本文抜粋 >>

__________________________________________________

つまり、「無知」が何をもたらすのかについて否応なく示されていく。
池田晶子氏と同じことを言っている。
人は自ら悪いことはしない。
これを、ソクラテスは「快楽に負けて不幸になる」という例を持ち出して説明する。
快楽自体は善である。なぜ不幸になるのかは、やるべきことを快楽に負けて怠ってしまうことから不幸になる。この話をソクラテスは絶対に否定できない例を立て続けに示しつづけ、結果的に無知であるゆえに人は快楽に負けると証明する。(突き詰めてみたい方はご拝読を)
勇気についても突き詰めていく。結果としては「知恵」があることが勇気であるとソクラテスが証明する。(ここも納得いかない方はご拝読を)

__________________________________________________

取り組む課題 >>
A. ソクラテスについての文章によると、ソクラテスは勇気とは何があることだと証明しているか。
B. ソクラテスについての文章を、最後の文の次から書き継いでください。
この後に並ぶ行は、ソクラテスについての文章とは関係がない。

下記データ >>
__________________________________________________

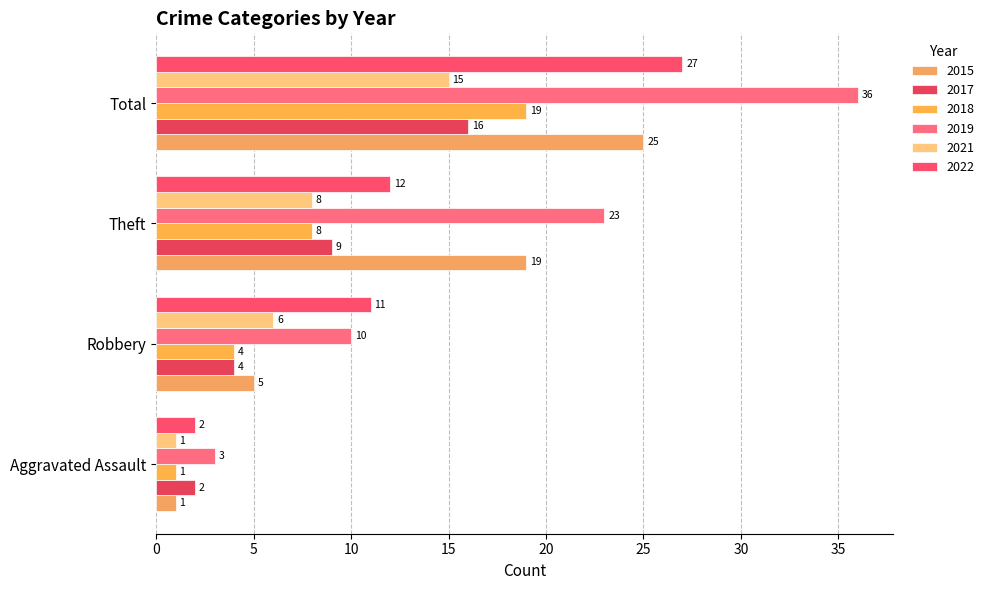

List the labels in order of 2015 value, smallest first.

Aggravated Assault, Robbery, Theft, Total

__________________________________________________

課題の解答 >>
A. 「知恵」があることが勇気だと証明している。

B.
そして徳をなす「敬愛」「正義」「勇気」等が全て「知」で成り立つことを明かす。
最後にはプロタゴラスがソクラテスを称賛し、幕を閉じる。
何千年も語り継がれる理由が分かる気がした。
つづく
公開日2022-02-15
補足:知は教えられるものであるが、やはり「考えるということ」を教えるのは難しいのではないだろうか。
これが、真理を教えることはできないと考えたひとつの理由なのかもしれない。